▸ Task
How many lines of the material contain the string "series"? Case counts, so give only the number.

Records in a dataset
===============

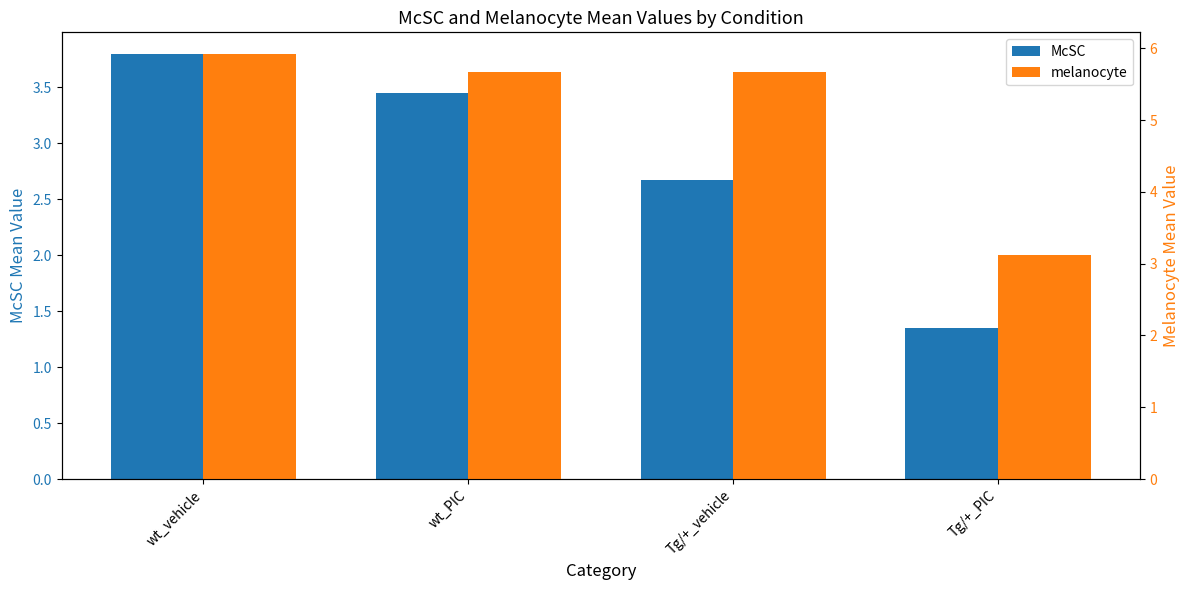

At which label is melanocyte closest to 4?

Tg/+_PIC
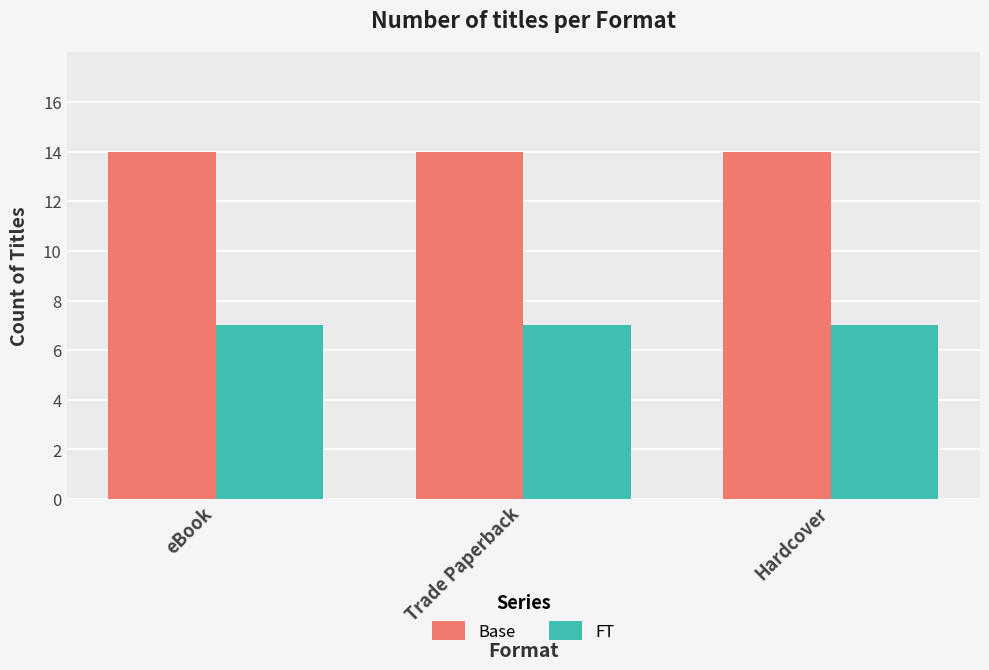

At how many categories does at least one series exceed 11?

3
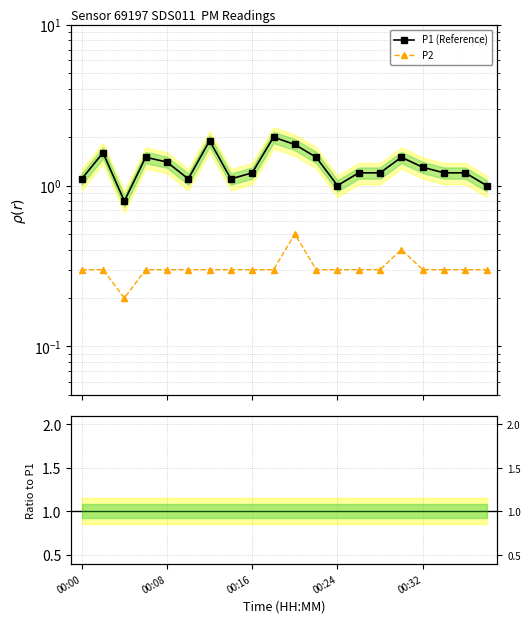

What is the difference between the second highest and minimum values in the P2 series?

0.2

===============

▸ Answer section
2